#### What to do:
A. In the news briefing on Chevron's Gorgon project and e-commerce warehouses, what cause did Chevron give for the carbon capture delay?
B. Write what comes next in the news briefing on Chevron's Gorgon project and e-commerce warehouses, picking up after its final sentence.
— start Text block —
Oil & Gas – Chevron’s Gorgon CCS project delayed

  • Australia’s largest carbon capture and storage project, associated with Chevron’s Gorgon project, has been delayed by at least two years
  • The offsetting of the CO2 released, including the sequestration of the majority of the CO2, was a key reason the Gorgon project was approved
  • Chevron predicted that between 5.5 and 8 million tonnes of CO2 would have been injected into the ground during the plant's first two years of production from the Gorgon field, making it one of the largest carbon abatement activities in the world and a significant contributor to Australia meeting its Paris commitment
  • Chevron stated that the delay is due to water entering the pipeline and reinjection well, which increases corrosion.

So what?

  • The Gorgon CCS plant was seen as one of the starring CCS projects for this technology. The delay takes the shine off the technology and raises further doubts about the economic viability of CCS as a carbon abatement technology for use in other industries, such as fossil-fuel power generation.
  • Chevron could be ordered to pay around $40m/yr to offset the emissions if the facility cannot operate as proposed, according to a report by The Financial Times.
  • As an aside and rather ironically, with all the focus on CO2 reduction, the UK is currently facing a shortage of CO2 supplies used in food and drinks, most notably beer, so it must be serious. Approximately 45% of CO2 for these markets comes from the manufacture of ammonia, where CO2 is a by-product.

Source: The Chemical Engineer, July 2018

Global E-Commerce Giants - workers face insecurity and crushing targets

  • A few global e-commerce giants have recently opened up warehouses in Australian cities to more quickly service local customers. These fulfilment centres are where thousands of goods are stored, packed and then sent to shoppers by workers.
  • Many of the workers in these types of centres are employed on a casual basis by a third-party labour hire company, not directly by the e-commerce company.
  • Recent reports have revealed the poor conditions in some of these warehouses with every step workers taking during their shift being monitored and analysed.
  • Fairfax Media reported that some workers claimed that their shifts were cancelled at very short notice based on the number of orders received that day, leaving workers without their agreed hours. Workers also revealed that every step they were taking during their shift was being monitored and they were scared to take a break or go to the bathroom for fear of being fired.
  • Casual rates paid to these workers were below those of workers at a nearby facility owned by competitors and workers were not allowed to negotiate collective agreements.

So what?

  • Many of these global e-commerce giants achieve incredible rates of efficiency. Moreover, the use of innovative technology has given the power back to consumers around the globe, giving them access to an infinite number of goods at reasonable prices and delivered to their home incredibly quickly. Unfortunately, while consumers have gained, workers have suffered when it comes to the wages and working conditions they sign up to.
— end Text block —
— start Records shown —
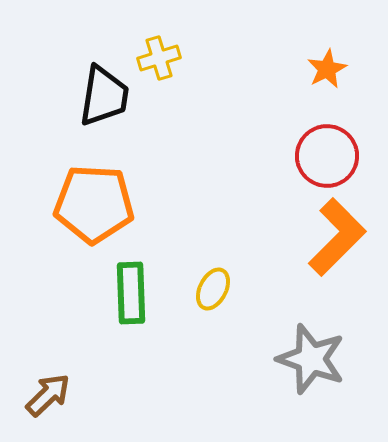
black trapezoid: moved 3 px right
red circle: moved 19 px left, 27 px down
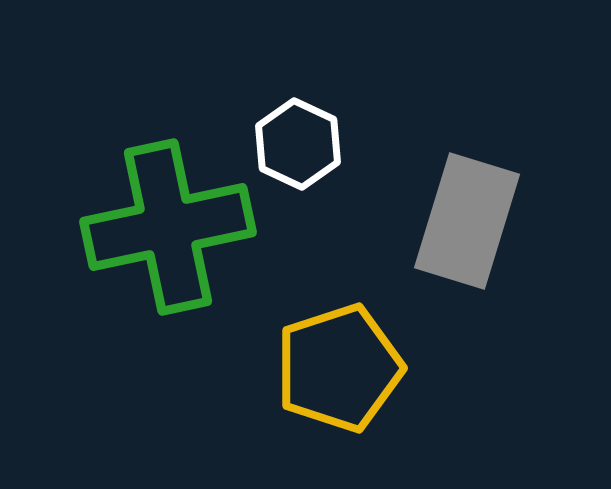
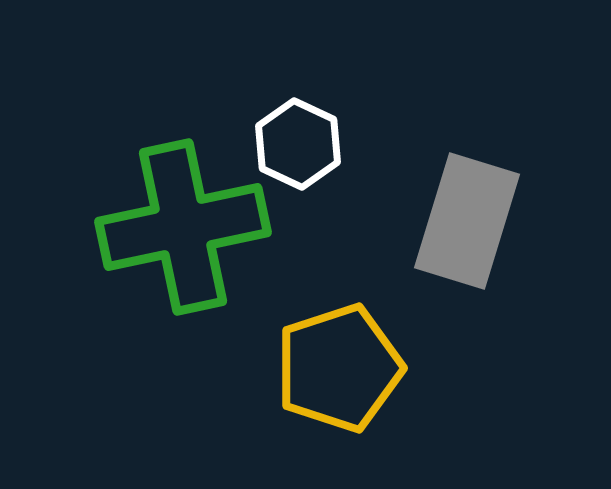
green cross: moved 15 px right
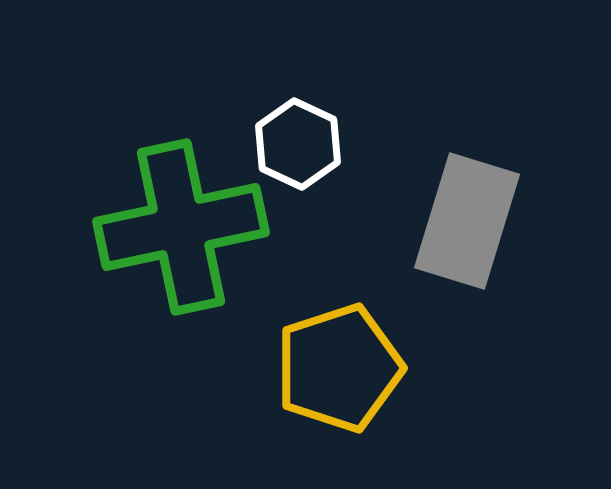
green cross: moved 2 px left
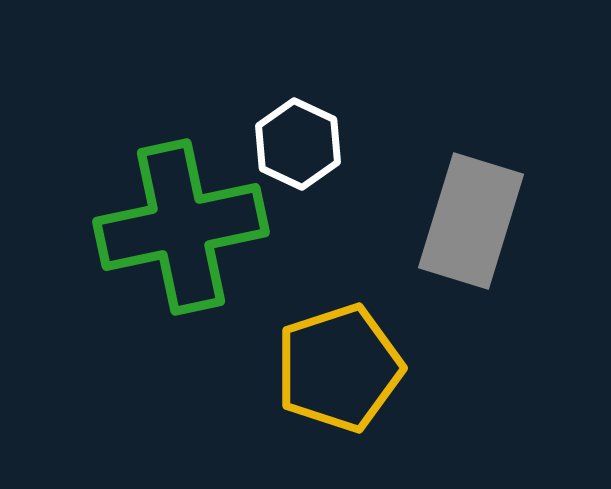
gray rectangle: moved 4 px right
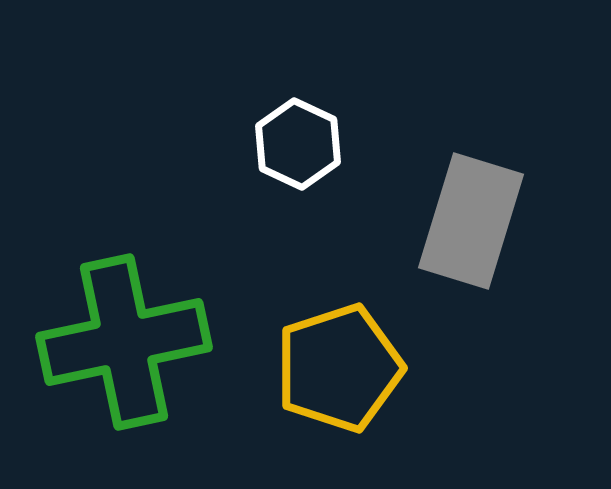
green cross: moved 57 px left, 115 px down
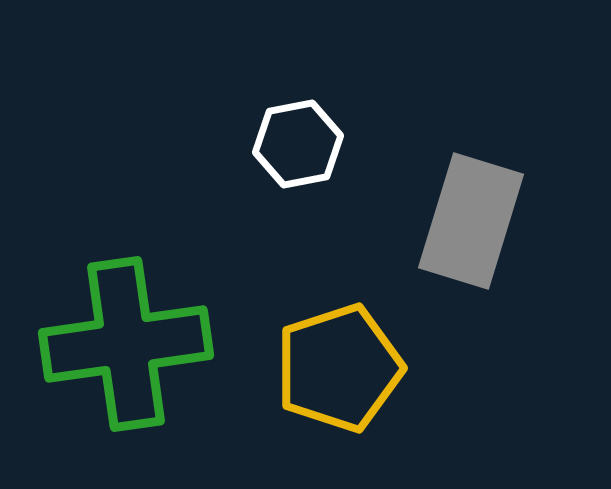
white hexagon: rotated 24 degrees clockwise
green cross: moved 2 px right, 2 px down; rotated 4 degrees clockwise
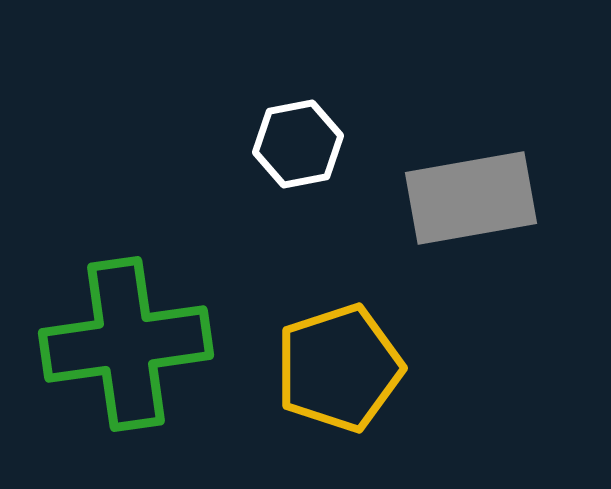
gray rectangle: moved 23 px up; rotated 63 degrees clockwise
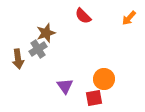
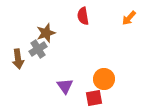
red semicircle: rotated 36 degrees clockwise
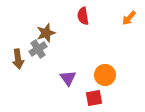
orange circle: moved 1 px right, 4 px up
purple triangle: moved 3 px right, 8 px up
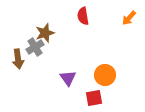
brown star: moved 1 px left
gray cross: moved 3 px left, 2 px up
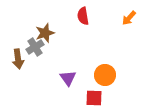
red square: rotated 12 degrees clockwise
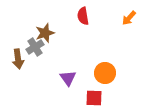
orange circle: moved 2 px up
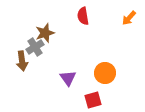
brown arrow: moved 4 px right, 2 px down
red square: moved 1 px left, 2 px down; rotated 18 degrees counterclockwise
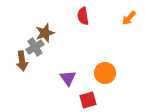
red square: moved 5 px left
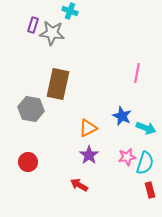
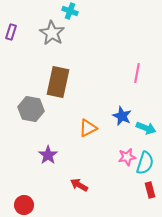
purple rectangle: moved 22 px left, 7 px down
gray star: rotated 25 degrees clockwise
brown rectangle: moved 2 px up
purple star: moved 41 px left
red circle: moved 4 px left, 43 px down
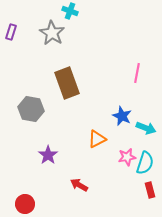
brown rectangle: moved 9 px right, 1 px down; rotated 32 degrees counterclockwise
orange triangle: moved 9 px right, 11 px down
red circle: moved 1 px right, 1 px up
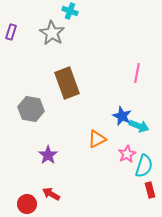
cyan arrow: moved 7 px left, 2 px up
pink star: moved 3 px up; rotated 18 degrees counterclockwise
cyan semicircle: moved 1 px left, 3 px down
red arrow: moved 28 px left, 9 px down
red circle: moved 2 px right
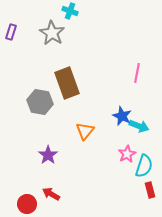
gray hexagon: moved 9 px right, 7 px up
orange triangle: moved 12 px left, 8 px up; rotated 24 degrees counterclockwise
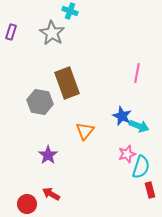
pink star: rotated 12 degrees clockwise
cyan semicircle: moved 3 px left, 1 px down
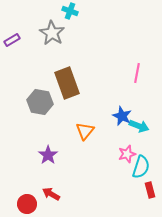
purple rectangle: moved 1 px right, 8 px down; rotated 42 degrees clockwise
— end Records shown —
#### Results of the exercise:
A. Water entering the pipeline and reinjection well, which increases corrosion.

B.
  • The relationship between workers’ bargaining power, casualisation and Australia’s persistent low wages growth is a hot topic in policy circles at present. Legislation is obviously needed to ensure these workers are protected. Yet, by themselves legal changes will not be enough.
  • It is likely that companies will continue to push the boundaries, especially if it affects their bottom line. As a result, investors will increasingly be called upon to hold companies to account.

Source: SMH, September 2018

Automakers under suspicion of fresh cheating in new emissions test

  • The European Commission has found evidence that automakers are cheating on a new emissions testing method. Unlike last time, they are over-polluting in an attempt to make it less challenging to achieve the stringent cap on CO2 emissions in the future.
  • Since 2017, these companies have had to test new models using the Worldwide Harmonized Light Vehicle Test Procedure (WLTP) method. A much more difficult test created following the diesel emissions scandal in 2015.
  • The results of the new test will be used in the calculation of the overall emissions benchmark for new car fleet in 2021. Manufacturers will have to meet these limits if they want to avoid large fines in the EU.

So what?

  • What we need here is increased transparency and CO2 limits established through officially monitored tests, rather than on the basis of manufacturers’ emission claims.
  • After the 2015 vehicle emissions scandal, one automaker recorded its first annual loss in more than 20 years, after more than doubling the amount set aside to pay for costs related to the scandal (€16.2bn).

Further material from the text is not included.